INFORMATION SUPPLIED: Begin

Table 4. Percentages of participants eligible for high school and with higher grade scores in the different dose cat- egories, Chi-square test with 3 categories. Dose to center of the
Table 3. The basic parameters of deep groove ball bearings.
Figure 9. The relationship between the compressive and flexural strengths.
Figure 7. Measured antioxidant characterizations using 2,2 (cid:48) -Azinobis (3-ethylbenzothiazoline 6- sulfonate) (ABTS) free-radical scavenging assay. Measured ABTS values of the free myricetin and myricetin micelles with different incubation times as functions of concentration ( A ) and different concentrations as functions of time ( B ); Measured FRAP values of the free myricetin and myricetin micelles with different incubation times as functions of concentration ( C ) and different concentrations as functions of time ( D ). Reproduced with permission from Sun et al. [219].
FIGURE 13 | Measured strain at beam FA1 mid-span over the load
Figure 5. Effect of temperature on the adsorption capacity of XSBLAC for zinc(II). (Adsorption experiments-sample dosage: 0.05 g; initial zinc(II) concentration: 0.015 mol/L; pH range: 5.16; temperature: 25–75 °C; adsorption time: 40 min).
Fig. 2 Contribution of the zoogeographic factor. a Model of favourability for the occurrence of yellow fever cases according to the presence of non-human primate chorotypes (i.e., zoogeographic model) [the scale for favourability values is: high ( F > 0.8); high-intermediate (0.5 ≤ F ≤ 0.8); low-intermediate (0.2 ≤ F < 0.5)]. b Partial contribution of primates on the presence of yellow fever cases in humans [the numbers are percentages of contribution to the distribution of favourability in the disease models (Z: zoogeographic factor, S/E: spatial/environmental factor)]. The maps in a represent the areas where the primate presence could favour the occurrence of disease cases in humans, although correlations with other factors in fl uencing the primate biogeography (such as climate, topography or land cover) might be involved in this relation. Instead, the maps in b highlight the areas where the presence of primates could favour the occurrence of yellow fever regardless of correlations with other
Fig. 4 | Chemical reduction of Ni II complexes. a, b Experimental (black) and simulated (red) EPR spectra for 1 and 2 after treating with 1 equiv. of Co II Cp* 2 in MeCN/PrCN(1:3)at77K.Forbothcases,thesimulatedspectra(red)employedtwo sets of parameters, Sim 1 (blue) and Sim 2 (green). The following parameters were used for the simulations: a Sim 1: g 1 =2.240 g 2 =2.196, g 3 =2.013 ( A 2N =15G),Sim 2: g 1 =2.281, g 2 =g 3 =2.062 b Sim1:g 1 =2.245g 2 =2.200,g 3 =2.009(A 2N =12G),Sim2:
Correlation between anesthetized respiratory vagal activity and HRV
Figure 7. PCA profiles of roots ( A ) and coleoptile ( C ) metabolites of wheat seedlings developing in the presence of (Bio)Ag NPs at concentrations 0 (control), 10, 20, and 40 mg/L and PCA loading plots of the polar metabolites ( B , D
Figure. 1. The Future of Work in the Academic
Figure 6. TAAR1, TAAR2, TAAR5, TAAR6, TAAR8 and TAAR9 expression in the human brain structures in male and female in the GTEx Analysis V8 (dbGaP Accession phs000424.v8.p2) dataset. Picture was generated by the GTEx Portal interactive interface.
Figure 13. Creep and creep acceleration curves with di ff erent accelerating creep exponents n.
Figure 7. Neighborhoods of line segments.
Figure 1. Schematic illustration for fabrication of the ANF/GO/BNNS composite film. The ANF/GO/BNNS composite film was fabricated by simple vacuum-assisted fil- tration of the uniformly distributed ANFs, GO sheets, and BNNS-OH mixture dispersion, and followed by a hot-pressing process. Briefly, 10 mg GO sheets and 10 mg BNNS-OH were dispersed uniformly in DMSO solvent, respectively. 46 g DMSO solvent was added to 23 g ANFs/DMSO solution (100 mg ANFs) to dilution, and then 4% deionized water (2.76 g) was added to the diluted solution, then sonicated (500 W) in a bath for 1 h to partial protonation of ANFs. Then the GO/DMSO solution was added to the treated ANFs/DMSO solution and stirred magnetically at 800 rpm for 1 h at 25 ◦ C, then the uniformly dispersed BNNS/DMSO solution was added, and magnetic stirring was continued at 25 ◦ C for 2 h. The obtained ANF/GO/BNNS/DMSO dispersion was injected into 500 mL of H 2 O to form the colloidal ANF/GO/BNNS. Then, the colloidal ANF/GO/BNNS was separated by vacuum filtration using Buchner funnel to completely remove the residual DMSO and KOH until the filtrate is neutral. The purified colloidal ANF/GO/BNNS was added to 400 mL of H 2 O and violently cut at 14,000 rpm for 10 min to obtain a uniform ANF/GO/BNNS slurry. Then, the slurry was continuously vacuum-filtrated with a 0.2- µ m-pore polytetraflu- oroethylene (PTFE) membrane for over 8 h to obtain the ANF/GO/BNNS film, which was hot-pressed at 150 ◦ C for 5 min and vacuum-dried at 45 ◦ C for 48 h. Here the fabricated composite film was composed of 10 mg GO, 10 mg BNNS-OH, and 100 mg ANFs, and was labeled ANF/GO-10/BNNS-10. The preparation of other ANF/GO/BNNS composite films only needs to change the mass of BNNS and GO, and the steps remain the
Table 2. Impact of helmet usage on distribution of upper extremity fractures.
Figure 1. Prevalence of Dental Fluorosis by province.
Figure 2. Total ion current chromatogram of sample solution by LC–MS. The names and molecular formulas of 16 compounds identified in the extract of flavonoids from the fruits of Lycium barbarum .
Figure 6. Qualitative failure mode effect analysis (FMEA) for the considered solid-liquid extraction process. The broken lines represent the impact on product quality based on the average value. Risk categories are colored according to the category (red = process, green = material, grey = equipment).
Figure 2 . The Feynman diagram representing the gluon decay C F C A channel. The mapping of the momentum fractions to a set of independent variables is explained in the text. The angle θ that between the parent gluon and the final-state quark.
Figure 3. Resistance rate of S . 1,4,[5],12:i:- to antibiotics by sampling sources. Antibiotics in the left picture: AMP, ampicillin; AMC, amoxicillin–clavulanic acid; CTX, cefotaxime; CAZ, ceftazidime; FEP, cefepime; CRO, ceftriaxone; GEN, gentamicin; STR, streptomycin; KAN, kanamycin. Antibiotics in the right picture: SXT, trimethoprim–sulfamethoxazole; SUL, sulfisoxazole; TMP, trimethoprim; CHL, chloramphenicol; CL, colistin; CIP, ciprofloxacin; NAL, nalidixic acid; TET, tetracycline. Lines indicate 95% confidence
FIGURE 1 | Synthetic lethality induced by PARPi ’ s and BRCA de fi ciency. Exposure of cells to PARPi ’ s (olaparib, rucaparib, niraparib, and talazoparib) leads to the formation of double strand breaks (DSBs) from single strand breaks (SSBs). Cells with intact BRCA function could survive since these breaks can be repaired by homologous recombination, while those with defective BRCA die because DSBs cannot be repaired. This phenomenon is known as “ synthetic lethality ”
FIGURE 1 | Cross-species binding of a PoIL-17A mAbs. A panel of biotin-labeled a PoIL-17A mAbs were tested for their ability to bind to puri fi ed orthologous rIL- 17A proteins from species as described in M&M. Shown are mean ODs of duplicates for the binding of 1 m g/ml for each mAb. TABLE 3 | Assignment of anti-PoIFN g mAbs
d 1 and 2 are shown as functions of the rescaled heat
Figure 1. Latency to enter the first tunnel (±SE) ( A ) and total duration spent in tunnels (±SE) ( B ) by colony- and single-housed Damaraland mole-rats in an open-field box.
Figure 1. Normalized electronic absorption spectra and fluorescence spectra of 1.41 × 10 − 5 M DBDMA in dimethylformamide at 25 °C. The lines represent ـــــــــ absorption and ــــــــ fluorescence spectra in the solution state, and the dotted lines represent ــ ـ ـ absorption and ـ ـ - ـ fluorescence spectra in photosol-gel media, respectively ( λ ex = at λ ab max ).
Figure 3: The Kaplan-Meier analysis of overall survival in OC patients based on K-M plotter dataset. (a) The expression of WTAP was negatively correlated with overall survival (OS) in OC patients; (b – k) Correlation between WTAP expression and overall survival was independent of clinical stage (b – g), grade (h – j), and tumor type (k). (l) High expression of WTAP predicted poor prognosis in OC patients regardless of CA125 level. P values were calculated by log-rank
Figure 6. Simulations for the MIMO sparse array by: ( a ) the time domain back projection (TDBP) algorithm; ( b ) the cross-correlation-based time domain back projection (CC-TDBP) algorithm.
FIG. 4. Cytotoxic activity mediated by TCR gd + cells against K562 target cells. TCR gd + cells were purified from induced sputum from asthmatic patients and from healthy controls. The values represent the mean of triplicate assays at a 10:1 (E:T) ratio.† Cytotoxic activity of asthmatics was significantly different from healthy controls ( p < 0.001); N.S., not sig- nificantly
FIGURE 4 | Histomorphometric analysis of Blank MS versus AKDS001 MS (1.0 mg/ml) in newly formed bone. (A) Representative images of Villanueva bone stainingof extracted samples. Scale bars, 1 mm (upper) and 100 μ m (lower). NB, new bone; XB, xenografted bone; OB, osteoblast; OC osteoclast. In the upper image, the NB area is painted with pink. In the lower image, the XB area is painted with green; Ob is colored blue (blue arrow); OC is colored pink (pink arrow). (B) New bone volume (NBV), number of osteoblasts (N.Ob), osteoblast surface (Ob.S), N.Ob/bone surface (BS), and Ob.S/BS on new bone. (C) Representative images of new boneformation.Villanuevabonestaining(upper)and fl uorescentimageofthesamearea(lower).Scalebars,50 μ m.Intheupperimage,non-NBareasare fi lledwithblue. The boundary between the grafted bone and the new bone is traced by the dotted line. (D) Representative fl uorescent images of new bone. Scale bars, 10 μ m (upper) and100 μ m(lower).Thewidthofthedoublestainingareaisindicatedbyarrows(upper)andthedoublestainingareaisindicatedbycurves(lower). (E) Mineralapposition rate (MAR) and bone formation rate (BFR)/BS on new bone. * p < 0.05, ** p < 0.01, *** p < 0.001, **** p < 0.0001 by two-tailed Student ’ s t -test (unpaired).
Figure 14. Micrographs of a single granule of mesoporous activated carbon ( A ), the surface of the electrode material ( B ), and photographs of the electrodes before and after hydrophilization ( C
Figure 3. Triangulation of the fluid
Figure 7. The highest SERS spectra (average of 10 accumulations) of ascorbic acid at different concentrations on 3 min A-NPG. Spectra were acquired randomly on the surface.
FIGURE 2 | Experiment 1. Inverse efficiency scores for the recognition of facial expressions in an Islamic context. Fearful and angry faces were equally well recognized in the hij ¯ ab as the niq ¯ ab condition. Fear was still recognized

INFORMATION SUPPLIED: End

→ REQUIRED ACTION
All that is needed is the exact run of lines above from the line containing "Fig. 2 Contribution" through the line containing "Figure 7. Neighborhoods of line segments.", both of them included.

→ ANSWER AREA
Fig. 2 Contribution of the zoogeographic factor. a Model of favourability for the occurrence of yellow fever cases according to the presence of non-human primate chorotypes (i.e., zoogeographic model) [the scale for favourability values is: high ( F > 0.8); high-intermediate (0.5 ≤ F ≤ 0.8); low-intermediate (0.2 ≤ F < 0.5)]. b Partial contribution of primates on the presence of yellow fever cases in humans [the numbers are percentages of contribution to the distribution of favourability in the disease models (Z: zoogeographic factor, S/E: spatial/environmental factor)]. The maps in a represent the areas where the primate presence could favour the occurrence of disease cases in humans, although correlations with other factors in fl uencing the primate biogeography (such as climate, topography or land cover) might be involved in this relation. Instead, the maps in b highlight the areas where the presence of primates could favour the occurrence of yellow fever regardless of correlations with other
Fig. 4 | Chemical reduction of Ni II complexes. a, b Experimental (black) and simulated (red) EPR spectra for 1 and 2 after treating with 1 equiv. of Co II Cp* 2 in MeCN/PrCN(1:3)at77K.Forbothcases,thesimulatedspectra(red)employedtwo sets of parameters, Sim 1 (blue) and Sim 2 (green). The following parameters were used for the simulations: a Sim 1: g 1 =2.240 g 2 =2.196, g 3 =2.013 ( A 2N =15G),Sim 2: g 1 =2.281, g 2 =g 3 =2.062 b Sim1:g 1 =2.245g 2 =2.200,g 3 =2.009(A 2N =12G),Sim2:
Correlation between anesthetized respiratory vagal activity and HRV
Figure 7. PCA profiles of roots ( A ) and coleoptile ( C ) metabolites of wheat seedlings developing in the presence of (Bio)Ag NPs at concentrations 0 (control), 10, 20, and 40 mg/L and PCA loading plots of the polar metabolites ( B , D
Figure. 1. The Future of Work in the Academic
Figure 6. TAAR1, TAAR2, TAAR5, TAAR6, TAAR8 and TAAR9 expression in the human brain structures in male and female in the GTEx Analysis V8 (dbGaP Accession phs000424.v8.p2) dataset. Picture was generated by the GTEx Portal interactive interface.
Figure 13. Creep and creep acceleration curves with di ff erent accelerating creep exponents n.
Figure 7. Neighborhoods of line segments.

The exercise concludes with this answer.